Problema:
Riassumi in due frasi l'estratto selezionato sullo scontro tra Comune e sindacati ad Avezzano.

Estratto selezionato:
──────────────────────────────
Comune-sindacati, alta tensione

7 Aprile 2018

Trovate chiuse le porte del castello, salta l’assemblea degli impiegati. La Cgil: «Assenza di relazioni»

AVEZZANO. Cancelli sbarrati al castello Orsini e salta l’assemblea dei dipendenti comunali indetta da Rsa e sindacati. Un incontro per fare il punto su numerose controversie con l’amministrazione De Angelis: riorganizzazione degli uffici, turni di servizio per la polizia municipale, piano neve, trasparenza e rotazione dei dipendenti in ruoli apicali. Niente da fare, alle 10, ora di inizio dell’assemblea, regolarmente richiesta e autorizzata dall’Ente, le porte del castello erano sbarrate. Insorge la Cgil, già ai ferri corti col Comune per «tante decisioni unilaterali». Francesco Marrelli ed Ezio Coletti della segreteria provinciale Funzione pubblica parlano di «atteggiamento antisindacale».
──────────────────────────────
Voci elencate:
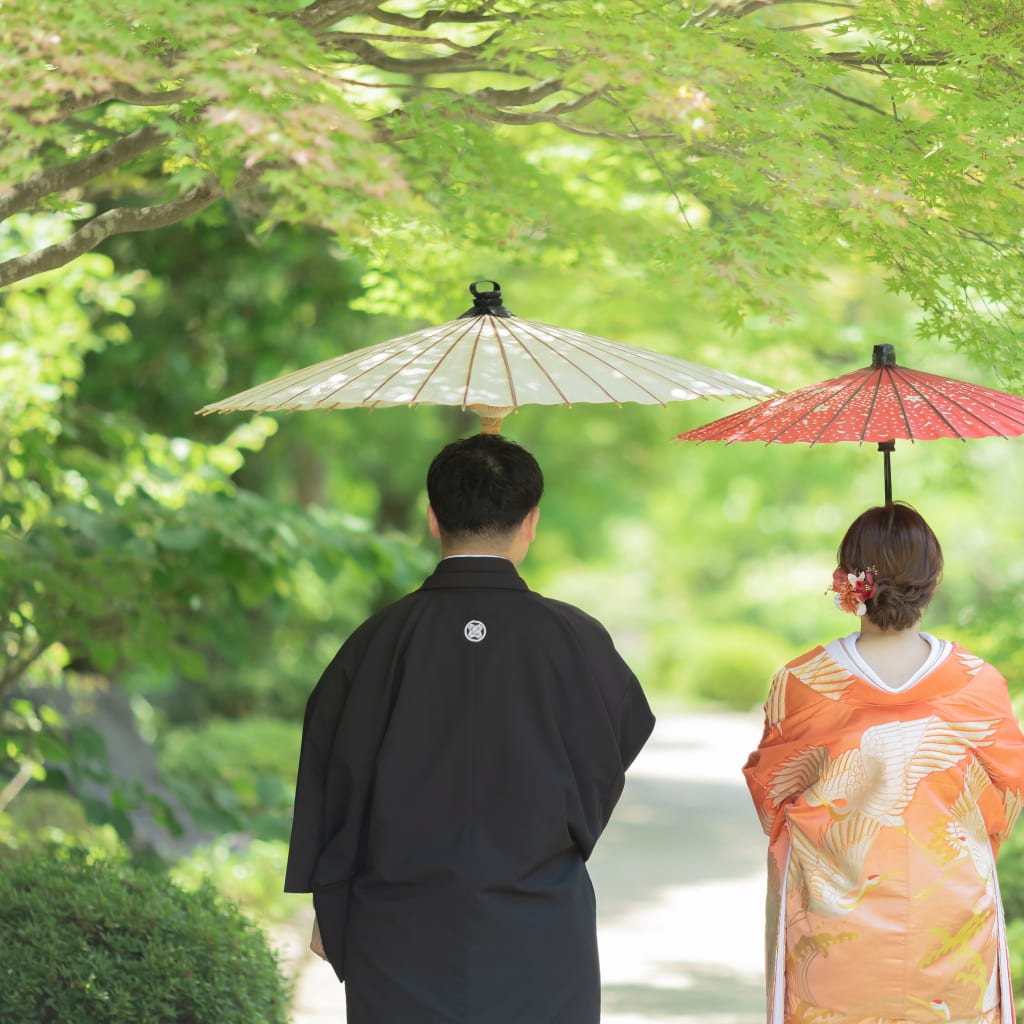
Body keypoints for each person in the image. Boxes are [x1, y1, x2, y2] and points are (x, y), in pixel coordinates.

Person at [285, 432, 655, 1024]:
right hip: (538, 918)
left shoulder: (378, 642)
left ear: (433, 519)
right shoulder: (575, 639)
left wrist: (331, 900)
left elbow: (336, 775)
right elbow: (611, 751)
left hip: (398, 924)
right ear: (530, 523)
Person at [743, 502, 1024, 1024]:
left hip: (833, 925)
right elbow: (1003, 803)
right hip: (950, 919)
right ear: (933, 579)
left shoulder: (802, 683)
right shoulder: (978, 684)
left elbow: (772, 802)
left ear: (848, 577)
──────────────────────────────
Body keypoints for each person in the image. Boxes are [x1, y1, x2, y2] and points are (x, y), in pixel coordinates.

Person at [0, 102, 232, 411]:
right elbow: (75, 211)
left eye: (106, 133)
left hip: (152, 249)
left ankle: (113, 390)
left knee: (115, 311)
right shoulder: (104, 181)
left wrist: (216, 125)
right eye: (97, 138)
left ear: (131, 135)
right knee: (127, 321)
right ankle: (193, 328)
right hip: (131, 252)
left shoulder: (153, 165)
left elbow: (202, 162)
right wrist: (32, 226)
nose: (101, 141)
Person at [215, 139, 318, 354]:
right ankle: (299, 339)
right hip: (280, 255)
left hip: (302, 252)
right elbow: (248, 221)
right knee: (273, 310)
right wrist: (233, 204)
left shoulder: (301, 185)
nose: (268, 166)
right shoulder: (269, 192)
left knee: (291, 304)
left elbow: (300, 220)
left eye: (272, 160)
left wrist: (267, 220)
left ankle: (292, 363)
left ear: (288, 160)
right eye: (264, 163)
──────────────────────────────
Risultato dell'esercizio:
Ad Avezzano l'assemblea dei dipendenti comunali, indetta da Rsa e sindacati e regolarmente autorizzata dall'Ente, è saltata perché alle 10 le porte del castello Orsini erano sbarrate. La Cgil, già ai ferri corti con il Comune per «tante decisioni unilaterali», parla per voce di Francesco Marrelli ed Ezio Coletti di «atteggiamento antisindacale».